Web scraping is an effective technique to automatically extract data from websites and save you time and resources that can be better spent on other (more interesting) tasks. It’s defined as “the activity of taking information from a website or computer screen and putting it into an ordered document on a computer." It’s when the data is parsed into a structured format, that it can be further processed and analyzed.
The value of web scraping
The benefits of web scraping are immense. We can access and retrieve valuable data from a wide range of online sources, providing insights and information that would otherwise be time-consuming or difficult to obtain. By leveraging specialized tools or libraries, web scraping empowers us to navigate through web pages, locate specific elements, and extract relevant data such as text, images, links, or even structured data like tables. This opens up a world of possibilities for data-driven decision-making and automation.
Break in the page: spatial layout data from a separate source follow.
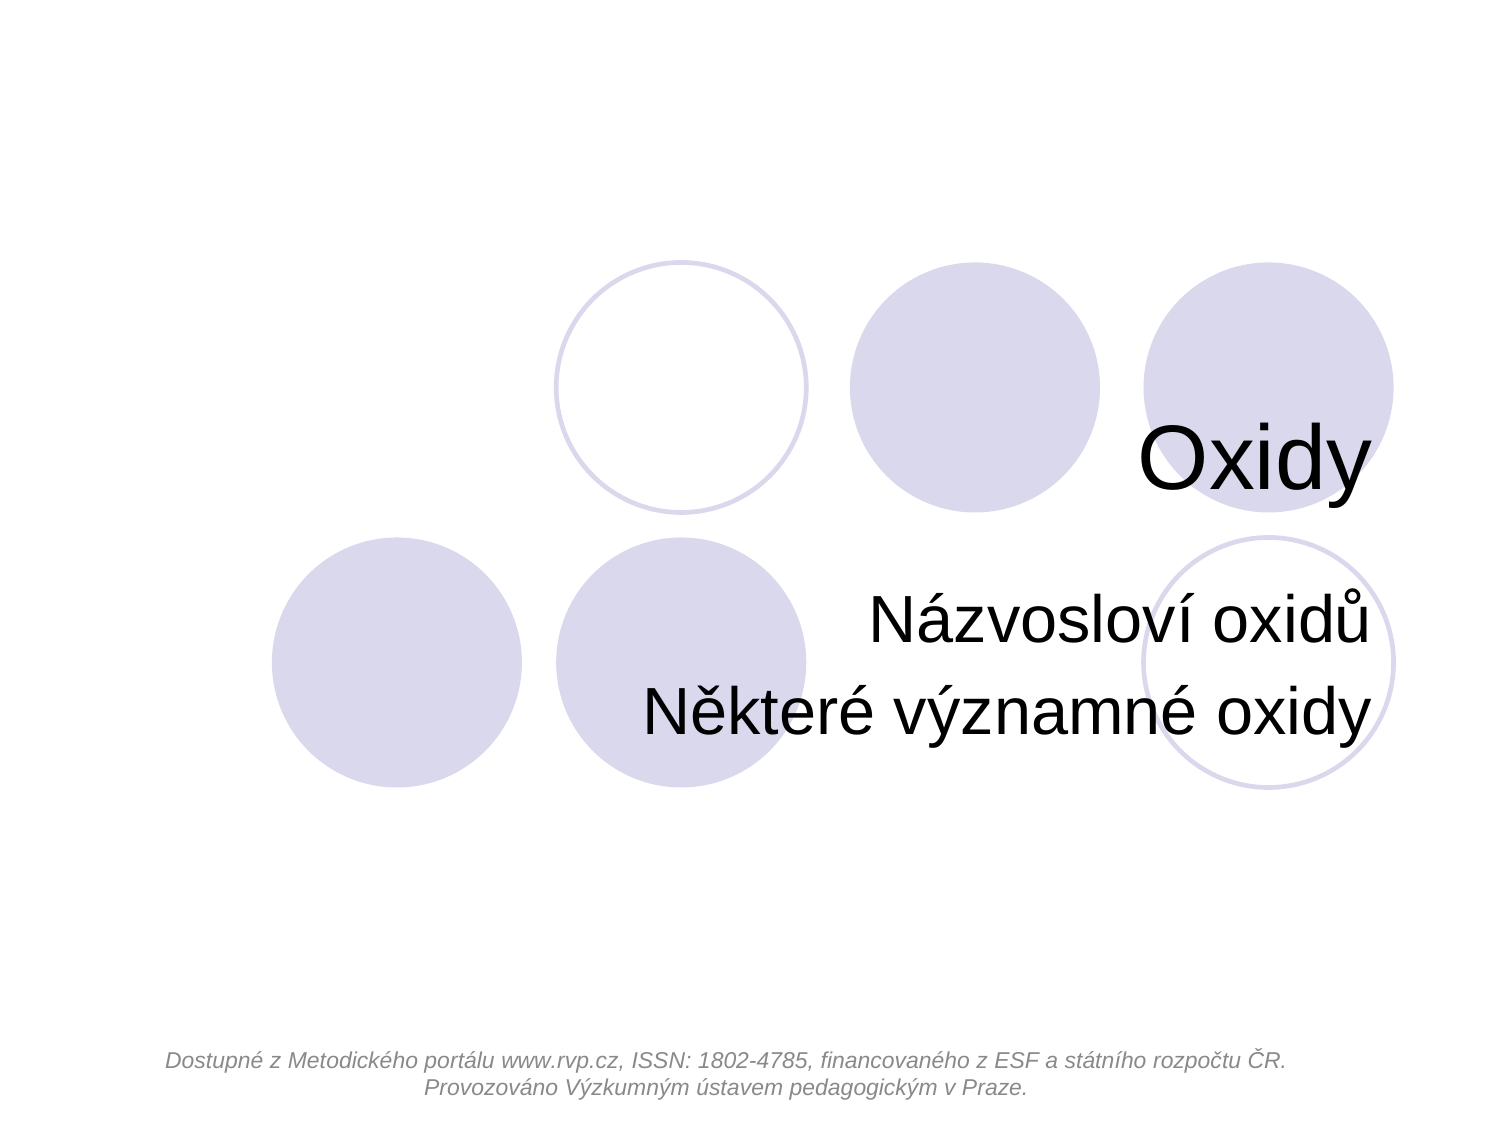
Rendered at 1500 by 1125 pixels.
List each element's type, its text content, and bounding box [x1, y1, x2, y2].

text_box Dostupné z Metodického portálu www.rvp.cz, ISSN: 1802-4785, financovaného z ESF a státního rozpočtu ČR. Provozováno Výzkumným ústavem pedagogickým v Praze. [105, 1042, 1348, 1103]
title Oxidy [112, 199, 1388, 518]
text_box Názvosloví oxidů Některé významné oxidy [337, 575, 1388, 863]
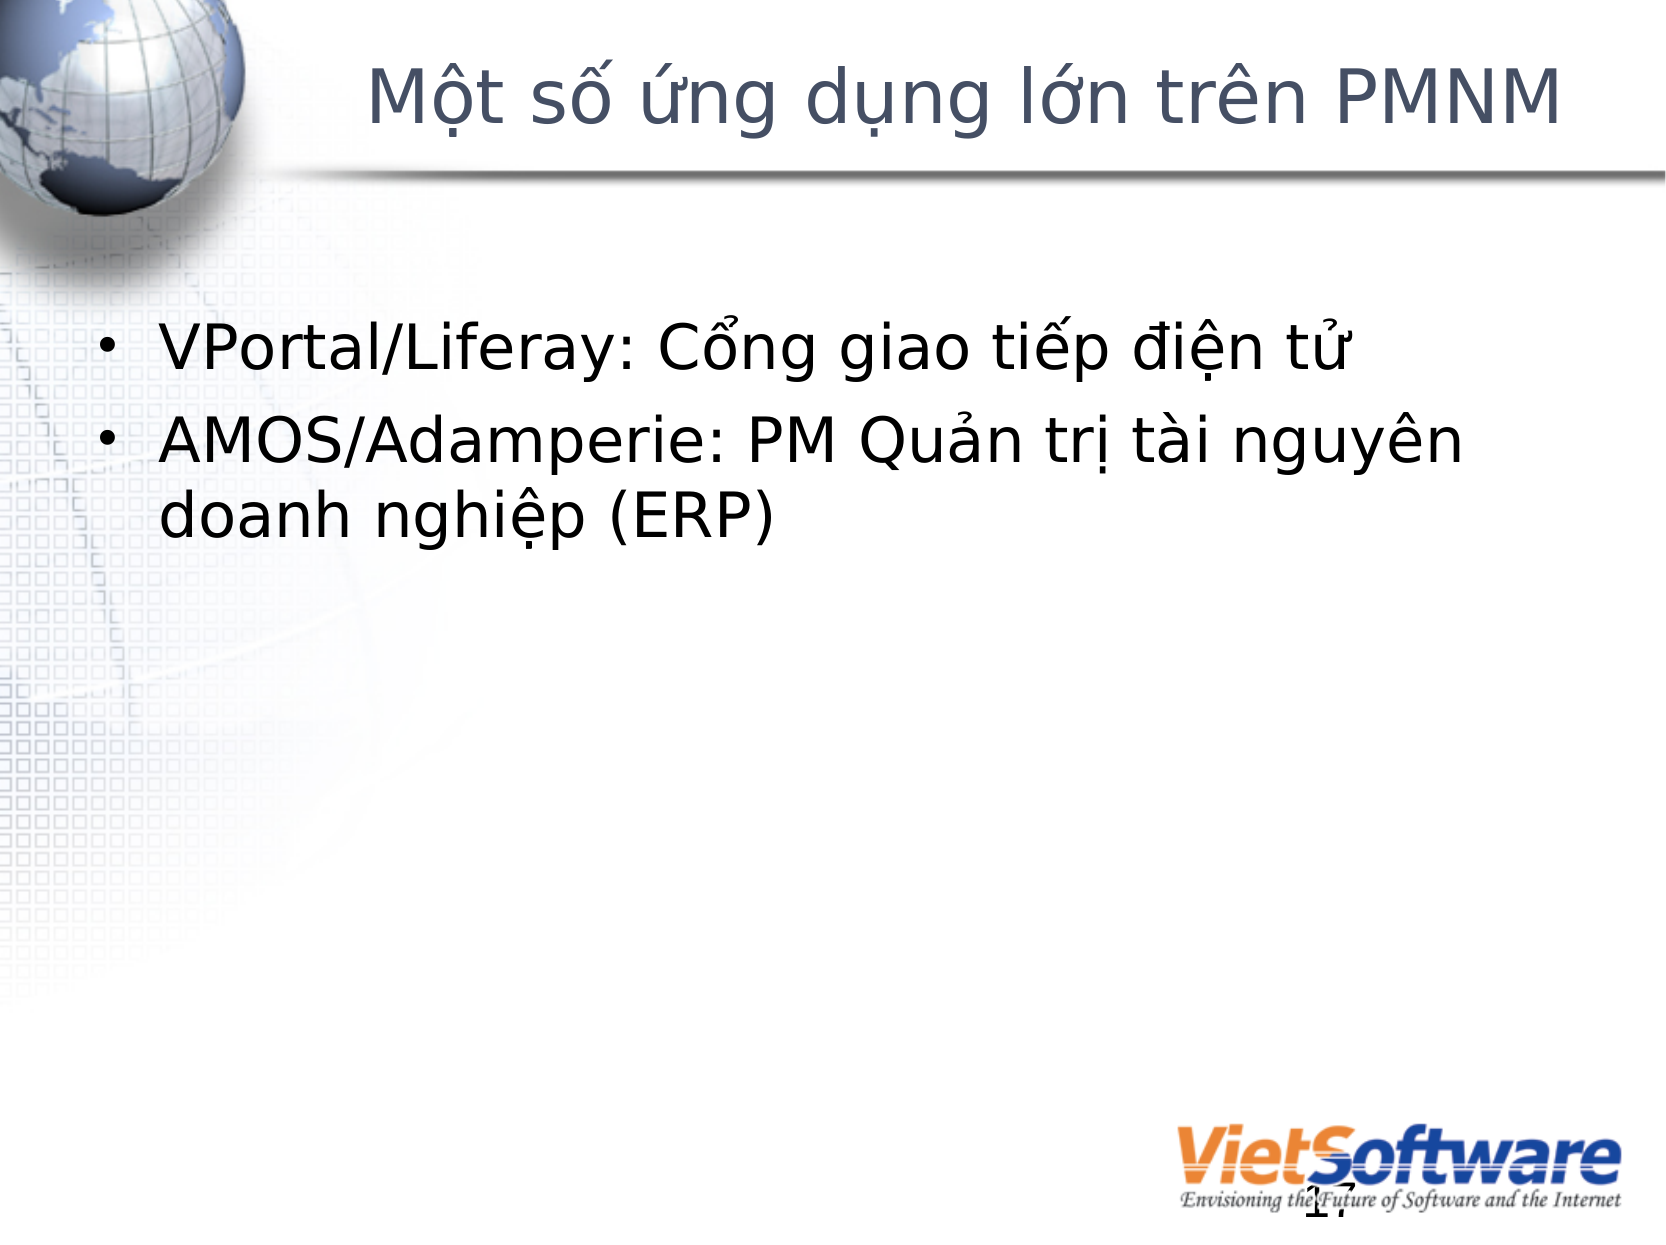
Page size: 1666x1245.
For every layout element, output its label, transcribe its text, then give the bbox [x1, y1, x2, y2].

It’s particularly useful when you need to extract data from websites that don't offer APIs or data feeds, for example in scenarios such as market research, competitor analysis, or gathering data from websites with frequently updated information. However, it is important to practice responsible web scraping by adhering to website terms of service and legal considerations.
Web scraping, while effective, can pose some challenges. For instance, extracting data from dynamic web pages that change in real time can be complex. Additionally, websites may implement blocking mechanisms to deter scraping, or the required data may be removed or updated, which could render previously scraped data out of date. The output from web scraping can also be messy, requiring additional effort to clean and standardize.
Legal considerations are another crucial aspect. One must respect copyright laws, privacy rules, and adhere to the website's terms of service to avoid potential legal issues.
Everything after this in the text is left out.